NOGALES, Ariz. β€” A little boy, no older than 8, pressed his forehead against the chain-link fence, crying, before a female Border Patrol agent stopped to ask what was wrong.

An older boy smiled and waved as a group of reporters walked by the intake area, where the concrete floor was hard to see because of all of the small green mattresses lying next to one another.

The media were allowed Wednesday inside the Nogales Placement Center on a restricted tour for the first time since it opened more than two weeks ago. Interaction with the children or staff was not allowed, to protect the identities of the children. Follow-up questions had to be sent via email, and few were answered by deadline.

There are currently 900 children, most from Central America, waiting to be sent to a shelter where officials will work to reunite them with their relatives across the country while their cases are pending.

The federal government is grappling with a sudden surge of children crossing the border without parents.

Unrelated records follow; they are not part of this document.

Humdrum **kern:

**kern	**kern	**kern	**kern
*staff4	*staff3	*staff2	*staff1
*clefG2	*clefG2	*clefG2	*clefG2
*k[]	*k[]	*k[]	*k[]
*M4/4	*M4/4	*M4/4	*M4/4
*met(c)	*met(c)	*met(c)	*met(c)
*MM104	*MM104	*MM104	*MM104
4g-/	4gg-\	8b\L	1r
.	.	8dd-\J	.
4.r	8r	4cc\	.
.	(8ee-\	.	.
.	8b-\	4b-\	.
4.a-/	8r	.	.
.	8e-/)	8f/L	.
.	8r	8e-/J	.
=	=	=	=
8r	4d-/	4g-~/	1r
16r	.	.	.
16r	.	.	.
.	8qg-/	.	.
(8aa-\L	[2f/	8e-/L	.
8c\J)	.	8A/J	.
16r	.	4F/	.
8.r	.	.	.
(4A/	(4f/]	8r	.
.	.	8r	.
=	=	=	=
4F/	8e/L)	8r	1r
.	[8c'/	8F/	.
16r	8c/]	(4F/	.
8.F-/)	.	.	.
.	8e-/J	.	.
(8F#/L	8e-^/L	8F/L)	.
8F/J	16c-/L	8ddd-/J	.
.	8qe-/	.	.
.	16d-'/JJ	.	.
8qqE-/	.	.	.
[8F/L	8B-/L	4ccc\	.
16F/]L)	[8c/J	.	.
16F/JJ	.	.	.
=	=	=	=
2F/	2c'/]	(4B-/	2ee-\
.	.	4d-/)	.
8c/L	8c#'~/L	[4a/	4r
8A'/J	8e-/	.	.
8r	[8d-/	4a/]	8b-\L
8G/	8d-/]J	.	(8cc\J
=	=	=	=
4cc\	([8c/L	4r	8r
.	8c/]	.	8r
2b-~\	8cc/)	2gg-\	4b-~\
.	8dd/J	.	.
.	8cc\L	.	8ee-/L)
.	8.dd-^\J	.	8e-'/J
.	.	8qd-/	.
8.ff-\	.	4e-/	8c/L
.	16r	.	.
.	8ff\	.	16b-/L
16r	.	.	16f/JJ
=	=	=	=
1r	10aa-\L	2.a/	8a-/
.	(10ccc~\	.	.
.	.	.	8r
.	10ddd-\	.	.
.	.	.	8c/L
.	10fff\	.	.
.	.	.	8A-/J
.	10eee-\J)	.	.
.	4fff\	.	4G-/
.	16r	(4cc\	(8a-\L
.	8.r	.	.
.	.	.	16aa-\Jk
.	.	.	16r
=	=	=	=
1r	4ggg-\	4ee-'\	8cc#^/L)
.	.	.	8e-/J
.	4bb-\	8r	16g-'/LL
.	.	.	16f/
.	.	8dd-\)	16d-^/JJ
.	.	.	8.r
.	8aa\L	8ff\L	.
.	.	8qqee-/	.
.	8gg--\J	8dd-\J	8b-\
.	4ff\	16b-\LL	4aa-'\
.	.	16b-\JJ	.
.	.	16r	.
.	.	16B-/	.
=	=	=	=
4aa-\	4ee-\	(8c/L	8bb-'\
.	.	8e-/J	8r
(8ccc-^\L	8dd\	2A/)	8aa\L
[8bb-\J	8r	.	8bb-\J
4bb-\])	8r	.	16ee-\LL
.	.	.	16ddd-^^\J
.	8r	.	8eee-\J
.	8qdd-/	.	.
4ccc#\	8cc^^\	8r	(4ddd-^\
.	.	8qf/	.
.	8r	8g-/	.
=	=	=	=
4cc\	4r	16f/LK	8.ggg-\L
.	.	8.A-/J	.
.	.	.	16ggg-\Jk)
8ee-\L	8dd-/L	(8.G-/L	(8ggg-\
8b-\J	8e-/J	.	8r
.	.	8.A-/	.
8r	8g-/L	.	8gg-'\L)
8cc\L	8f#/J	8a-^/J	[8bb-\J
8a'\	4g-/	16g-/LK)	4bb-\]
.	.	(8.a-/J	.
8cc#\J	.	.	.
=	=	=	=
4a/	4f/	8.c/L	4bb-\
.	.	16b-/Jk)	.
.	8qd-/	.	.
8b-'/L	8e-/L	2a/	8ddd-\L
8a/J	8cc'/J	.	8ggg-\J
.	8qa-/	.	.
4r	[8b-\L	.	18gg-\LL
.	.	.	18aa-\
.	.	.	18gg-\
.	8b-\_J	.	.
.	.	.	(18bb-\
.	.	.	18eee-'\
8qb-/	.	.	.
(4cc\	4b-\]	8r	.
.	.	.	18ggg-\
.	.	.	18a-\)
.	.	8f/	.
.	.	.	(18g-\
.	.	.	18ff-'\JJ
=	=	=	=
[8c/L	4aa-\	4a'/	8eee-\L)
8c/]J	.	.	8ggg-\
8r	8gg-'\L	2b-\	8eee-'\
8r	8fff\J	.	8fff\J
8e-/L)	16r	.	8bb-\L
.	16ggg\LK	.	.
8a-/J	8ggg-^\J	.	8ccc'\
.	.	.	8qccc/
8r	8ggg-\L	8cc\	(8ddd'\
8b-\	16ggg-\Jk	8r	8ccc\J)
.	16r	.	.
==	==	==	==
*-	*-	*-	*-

More than 47,000 have been detained so far this fiscal year, and there are no shelters available.

The Nogales center β€” a building larger than two football fields β€” is a former warehouse the Border Patrol turned into a processing center for Mexican nationals in the early 2000s. It was not designed to hold children.

But in the beginning of June, agents started to transfer to Nogales some of the children being apprehended in South Texas because stations there were already overcrowded. Some of the children have been there for more than a week.

In the last two weeks, conditions have improved for the children, said Lidwina MagarΓ­n, deputy foreign minister for Salvadorans living abroad, but there are still improvements to be made, especially in some of the centers in Texas.

β€œWe are grateful to the government,” she told reporters after she toured the facility. β€œBut we ask that they don’t separate siblings, and keep mothers together with their children.”

In Nogales, the children now have a tent outside where they play several times a week with hula hoops and balls. Some of the agents even join them in a game of basketball and soccer. Their cheers and claps were drowned out by the sound of a drill as a safety fence was installed around the recreation area.

Inside, many of the children and youths appeared sad β€” either staring into space or covering themselves with the heat-reflective blankets that look like aluminum foil. A young girl with a pink shirt lay on her stomach, crying with her head bent over a white teddy bear as another girl tried to comfort her.

The agents are doing the best they can, said Juanita Molina, executive director of the local Border Action Network, who has toured the center, but they are ill-equipped to deal with the kids’ emotional needs.

The children, she said, are either "super involved or super withdrawn."

There was a 9-year-old who immediately pushed her way when Molina arrived and started to report on everyone around her.

"This girl was crying in the park because she was afraid she wouldn't see her mother again," and "this other girl fell down and started crying but then she stopped," Molina said.

"This was a beautiful, cheerful, smart child," she said. "But her eyes said she knew things she shouldn’t know."

The center is divided into sections by 10-foot-tall chain-link fences with razor wire on the top, which officials said was there before the youths arrived. At the entrance is a processing area where about eight officers identify the children being brought in.

The children are then given a health screening, time to take a shower in one of five trailers with 60 shower heads parked outside the warehouse, and are handed a uniform: navy blue gym shorts and a white T-shirt.

They are then placed in one of nine holding spaces, divided by age and gender. Teen mothers are held separately with their infants. Each area has portable bathrooms and sinks with drinking fountains. In one, for older boys, there was a large TV showing the World Cup.

There’s also the smell, a sharp sting of stale sweat and dirty clothes. While the building is not hot, the swamp coolers can barely keep up.

Girls, some of them pregnant, could be seen making their way to one of 40 telephones available to them to contact their families. A Guatemalan government official said a baby was born last week to a 17-year-old girl.

Even though they get fed six times a day, have stuffed animals and soccer balls to play with and books to read, the youths are still in detention, and the feeling is apparent when you walk in.

They have to get in single file and pass through metal detectors when they go to the makeshift cafeteria. They take turns to use showers or to go outside. And a big banner with the Border Patrol emblem hanging from the rafters is a daily reminder of where they are.